**Text section**
The Sedgwick County Health Department upgraded the hospital status from “critical” to “cautious” for the first time since late October. From Jan. 4 to Monday, Wichita hospitals experienced a 31% drop in total COVID-19 patients and a 34% drop in COVID patients in ICUs.
However, the health department reports zero available ICU beds at Wesley Medical Center and Ascension Via Christi St. Francis.
The Kansas Hospital Association report show that, across the south-central region, availability for adult, staffed ICU beds improved from 11% to 19% between Jan. 4 and Tuesday. Both numbers are in the White House’s red zone.
In the same time span, the south-central region had a 23% drop in total hospitalizations for confirmed or suspected COVID-19 and a 40% drop in ICU beds used by those patients.
In Kansas as a whole, the hospital association reported an increase of 22% ICU availability to 30%, which is in the White House’s gray zone. Total COVID hospitalizations decreased by 31% and the number in ICUs decreased by 43.
The rate of new deaths has also fallen. Kansas started off the new year with the highest rate of reported deaths in the country, according to data from the White House COVID-19 Task Force and the Centers for Disease Control and Prevention.
Kansas ended the month with the 24th-highest rate in the country. The state’s death rate dropped by more than 50%, from 12.8 to 6.2 new deaths per 100,000 people. The current number is still three times the red zone threshold.
Kansas had 15 counties among the 100 worst death rates in the country, including two in the top 10, at the start of January. At the start of February, there were six Kansas counties in the top 100 and none in the top 10.
”The numbers speak for themselves — things are turning around and heading in the correct direction,” said Seth Konkel, a Kansas public health official, during a Tuesday teleconference for the regional hospitals.
“I think it’s definitely been a testament to people taking social distance, taking masks and taking other things to heart,” Konkel said. “I don’t think we can stop that. We have seen this before where we would have a dip, and then everybody gets comfortable: ‘Eh, it’s gone, it’s not as big a deal anymore.’ And then we get a little bit lax in our precautions. ... We’re nowhere where we need to be for that vaccination to be effective for the entire community, and therefore those precautions are going to have to continue.”

**Data records**
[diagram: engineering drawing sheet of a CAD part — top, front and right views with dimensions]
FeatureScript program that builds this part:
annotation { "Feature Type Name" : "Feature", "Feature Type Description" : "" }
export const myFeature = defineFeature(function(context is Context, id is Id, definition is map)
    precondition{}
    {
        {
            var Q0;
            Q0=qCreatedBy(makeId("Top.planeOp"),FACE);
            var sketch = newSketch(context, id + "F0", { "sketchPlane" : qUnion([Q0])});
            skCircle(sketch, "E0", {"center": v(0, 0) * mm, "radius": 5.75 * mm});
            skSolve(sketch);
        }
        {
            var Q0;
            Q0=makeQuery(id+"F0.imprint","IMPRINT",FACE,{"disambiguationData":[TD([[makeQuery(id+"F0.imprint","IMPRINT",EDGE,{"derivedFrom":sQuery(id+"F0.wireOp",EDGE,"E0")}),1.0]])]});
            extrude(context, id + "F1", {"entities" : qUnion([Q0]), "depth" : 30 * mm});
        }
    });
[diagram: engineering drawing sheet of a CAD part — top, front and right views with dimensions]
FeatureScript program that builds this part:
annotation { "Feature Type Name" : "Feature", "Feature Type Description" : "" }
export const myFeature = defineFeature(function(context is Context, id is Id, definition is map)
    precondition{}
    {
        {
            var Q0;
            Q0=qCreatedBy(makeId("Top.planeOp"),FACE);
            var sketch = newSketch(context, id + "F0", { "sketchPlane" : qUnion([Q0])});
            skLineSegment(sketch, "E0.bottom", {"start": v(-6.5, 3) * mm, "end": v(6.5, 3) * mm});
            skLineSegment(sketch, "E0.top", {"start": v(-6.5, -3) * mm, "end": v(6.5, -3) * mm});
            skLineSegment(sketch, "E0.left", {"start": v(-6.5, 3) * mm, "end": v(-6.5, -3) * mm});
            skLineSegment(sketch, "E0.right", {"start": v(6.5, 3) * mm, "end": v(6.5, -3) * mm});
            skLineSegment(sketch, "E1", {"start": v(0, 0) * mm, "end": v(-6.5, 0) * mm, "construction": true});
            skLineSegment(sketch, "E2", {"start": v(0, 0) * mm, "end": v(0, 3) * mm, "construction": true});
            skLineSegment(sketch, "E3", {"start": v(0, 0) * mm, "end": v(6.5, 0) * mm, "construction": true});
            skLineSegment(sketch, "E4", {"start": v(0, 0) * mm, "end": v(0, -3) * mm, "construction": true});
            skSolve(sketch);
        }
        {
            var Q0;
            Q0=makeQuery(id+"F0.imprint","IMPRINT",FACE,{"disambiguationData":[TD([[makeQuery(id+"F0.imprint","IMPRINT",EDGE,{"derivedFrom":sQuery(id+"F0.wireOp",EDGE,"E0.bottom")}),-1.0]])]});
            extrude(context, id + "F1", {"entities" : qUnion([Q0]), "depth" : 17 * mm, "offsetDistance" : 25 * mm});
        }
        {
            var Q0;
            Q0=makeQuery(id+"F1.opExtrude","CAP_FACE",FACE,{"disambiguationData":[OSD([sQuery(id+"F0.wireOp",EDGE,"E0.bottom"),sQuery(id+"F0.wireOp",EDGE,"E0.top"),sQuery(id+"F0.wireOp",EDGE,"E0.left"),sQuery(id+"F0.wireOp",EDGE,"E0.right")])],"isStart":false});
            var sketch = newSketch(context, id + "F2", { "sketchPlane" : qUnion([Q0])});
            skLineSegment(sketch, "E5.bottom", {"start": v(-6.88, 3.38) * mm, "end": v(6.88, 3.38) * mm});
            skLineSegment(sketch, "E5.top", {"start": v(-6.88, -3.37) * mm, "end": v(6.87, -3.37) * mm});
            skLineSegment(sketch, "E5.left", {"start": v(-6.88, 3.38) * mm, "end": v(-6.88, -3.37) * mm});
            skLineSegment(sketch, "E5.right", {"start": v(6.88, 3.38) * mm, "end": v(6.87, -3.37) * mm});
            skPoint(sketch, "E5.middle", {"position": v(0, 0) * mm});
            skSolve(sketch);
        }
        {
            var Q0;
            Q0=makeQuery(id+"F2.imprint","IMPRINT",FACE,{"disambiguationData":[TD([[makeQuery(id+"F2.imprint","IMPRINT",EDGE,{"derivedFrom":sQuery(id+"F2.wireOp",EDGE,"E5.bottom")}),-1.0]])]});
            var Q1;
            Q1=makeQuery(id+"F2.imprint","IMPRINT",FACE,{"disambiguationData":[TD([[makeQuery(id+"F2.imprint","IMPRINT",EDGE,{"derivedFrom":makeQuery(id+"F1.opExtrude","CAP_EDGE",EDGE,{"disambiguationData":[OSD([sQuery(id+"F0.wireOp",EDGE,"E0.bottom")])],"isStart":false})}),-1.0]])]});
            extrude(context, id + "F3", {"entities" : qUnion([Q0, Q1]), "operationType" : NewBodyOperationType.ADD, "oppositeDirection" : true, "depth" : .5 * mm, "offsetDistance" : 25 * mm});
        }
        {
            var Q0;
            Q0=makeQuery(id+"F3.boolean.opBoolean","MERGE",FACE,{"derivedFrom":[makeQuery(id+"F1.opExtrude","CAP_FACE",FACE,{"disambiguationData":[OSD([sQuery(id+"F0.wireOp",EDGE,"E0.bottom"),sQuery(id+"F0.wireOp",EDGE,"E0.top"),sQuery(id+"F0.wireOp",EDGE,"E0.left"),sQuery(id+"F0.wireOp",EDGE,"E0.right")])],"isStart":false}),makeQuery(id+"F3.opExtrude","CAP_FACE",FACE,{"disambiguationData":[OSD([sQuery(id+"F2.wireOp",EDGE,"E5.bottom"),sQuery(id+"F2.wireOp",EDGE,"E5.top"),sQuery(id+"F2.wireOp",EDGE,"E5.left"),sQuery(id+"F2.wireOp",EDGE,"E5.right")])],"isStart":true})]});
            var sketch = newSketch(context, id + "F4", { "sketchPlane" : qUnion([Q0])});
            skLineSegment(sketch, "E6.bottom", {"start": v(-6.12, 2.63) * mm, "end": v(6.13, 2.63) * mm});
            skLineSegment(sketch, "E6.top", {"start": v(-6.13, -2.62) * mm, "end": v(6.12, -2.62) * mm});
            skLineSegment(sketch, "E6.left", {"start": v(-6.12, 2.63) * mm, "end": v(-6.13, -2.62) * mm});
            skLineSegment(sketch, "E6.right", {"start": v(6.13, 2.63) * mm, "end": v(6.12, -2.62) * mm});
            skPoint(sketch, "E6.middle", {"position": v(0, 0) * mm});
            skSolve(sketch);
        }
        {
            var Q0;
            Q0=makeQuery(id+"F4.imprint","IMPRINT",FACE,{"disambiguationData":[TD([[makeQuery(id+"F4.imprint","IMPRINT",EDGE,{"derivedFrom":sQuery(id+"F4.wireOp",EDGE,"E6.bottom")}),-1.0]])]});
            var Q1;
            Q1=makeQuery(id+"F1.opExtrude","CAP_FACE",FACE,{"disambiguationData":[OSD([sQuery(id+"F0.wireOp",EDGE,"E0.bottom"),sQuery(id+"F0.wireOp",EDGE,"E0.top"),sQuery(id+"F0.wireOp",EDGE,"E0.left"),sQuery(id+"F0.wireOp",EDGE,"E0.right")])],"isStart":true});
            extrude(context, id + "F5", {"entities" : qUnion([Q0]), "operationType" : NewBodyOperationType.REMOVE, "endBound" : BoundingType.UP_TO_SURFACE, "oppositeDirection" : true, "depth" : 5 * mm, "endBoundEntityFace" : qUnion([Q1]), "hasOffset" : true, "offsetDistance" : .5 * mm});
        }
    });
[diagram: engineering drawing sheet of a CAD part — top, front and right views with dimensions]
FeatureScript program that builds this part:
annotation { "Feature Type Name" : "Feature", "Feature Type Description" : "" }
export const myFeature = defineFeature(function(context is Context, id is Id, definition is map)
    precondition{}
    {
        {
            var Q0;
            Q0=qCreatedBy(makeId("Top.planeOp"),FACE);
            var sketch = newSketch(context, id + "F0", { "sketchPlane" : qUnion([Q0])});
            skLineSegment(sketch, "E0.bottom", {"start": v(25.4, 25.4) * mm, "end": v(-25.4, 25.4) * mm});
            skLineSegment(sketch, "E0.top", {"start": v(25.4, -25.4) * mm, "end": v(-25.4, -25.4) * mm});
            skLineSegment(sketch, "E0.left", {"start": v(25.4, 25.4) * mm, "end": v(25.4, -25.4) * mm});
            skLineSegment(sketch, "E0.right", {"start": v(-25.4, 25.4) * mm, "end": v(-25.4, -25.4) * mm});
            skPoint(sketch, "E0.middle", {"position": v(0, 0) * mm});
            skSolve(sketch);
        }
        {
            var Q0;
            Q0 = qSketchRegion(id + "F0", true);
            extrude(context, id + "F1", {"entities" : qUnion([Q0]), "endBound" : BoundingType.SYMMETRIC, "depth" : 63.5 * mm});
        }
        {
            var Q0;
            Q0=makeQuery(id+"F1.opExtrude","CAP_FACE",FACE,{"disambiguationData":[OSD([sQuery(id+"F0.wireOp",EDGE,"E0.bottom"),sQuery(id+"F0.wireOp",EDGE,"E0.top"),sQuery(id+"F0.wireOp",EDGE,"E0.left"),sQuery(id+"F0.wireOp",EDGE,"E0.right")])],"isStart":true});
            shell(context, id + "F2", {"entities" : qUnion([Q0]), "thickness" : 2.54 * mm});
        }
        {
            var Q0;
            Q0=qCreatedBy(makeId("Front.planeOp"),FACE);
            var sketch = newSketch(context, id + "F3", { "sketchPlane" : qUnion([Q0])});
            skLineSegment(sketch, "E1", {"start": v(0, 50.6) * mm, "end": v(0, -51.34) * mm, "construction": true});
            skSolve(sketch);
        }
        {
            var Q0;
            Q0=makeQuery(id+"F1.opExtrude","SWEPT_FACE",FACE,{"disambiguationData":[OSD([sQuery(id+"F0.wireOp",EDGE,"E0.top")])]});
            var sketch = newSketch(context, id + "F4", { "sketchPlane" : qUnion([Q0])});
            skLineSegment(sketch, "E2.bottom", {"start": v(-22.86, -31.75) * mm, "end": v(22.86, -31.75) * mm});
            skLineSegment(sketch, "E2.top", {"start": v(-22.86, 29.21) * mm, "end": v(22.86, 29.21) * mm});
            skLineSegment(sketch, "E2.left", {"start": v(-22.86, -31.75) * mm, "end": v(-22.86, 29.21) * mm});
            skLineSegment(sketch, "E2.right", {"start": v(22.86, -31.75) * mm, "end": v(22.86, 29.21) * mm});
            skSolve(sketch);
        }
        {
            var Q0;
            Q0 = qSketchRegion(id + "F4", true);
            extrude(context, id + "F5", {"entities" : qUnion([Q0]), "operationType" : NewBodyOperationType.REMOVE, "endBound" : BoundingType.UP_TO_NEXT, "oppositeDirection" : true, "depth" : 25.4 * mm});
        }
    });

**Exercise instructions**
Answer these questions from the text on COVID-19 in Kansas:
(a) What status did the Sedgwick County Health Department give hospitals after moving them from "critical"?
(b) Which two hospitals did the health department report as having zero available ICU beds?
(c) How many Kansas counties were among the 100 worst death rates in the country at the start of February?

**Response**
(a) "Cautious."
(b) Wesley Medical Center and Ascension Via Christi St. Francis.
(c) Six.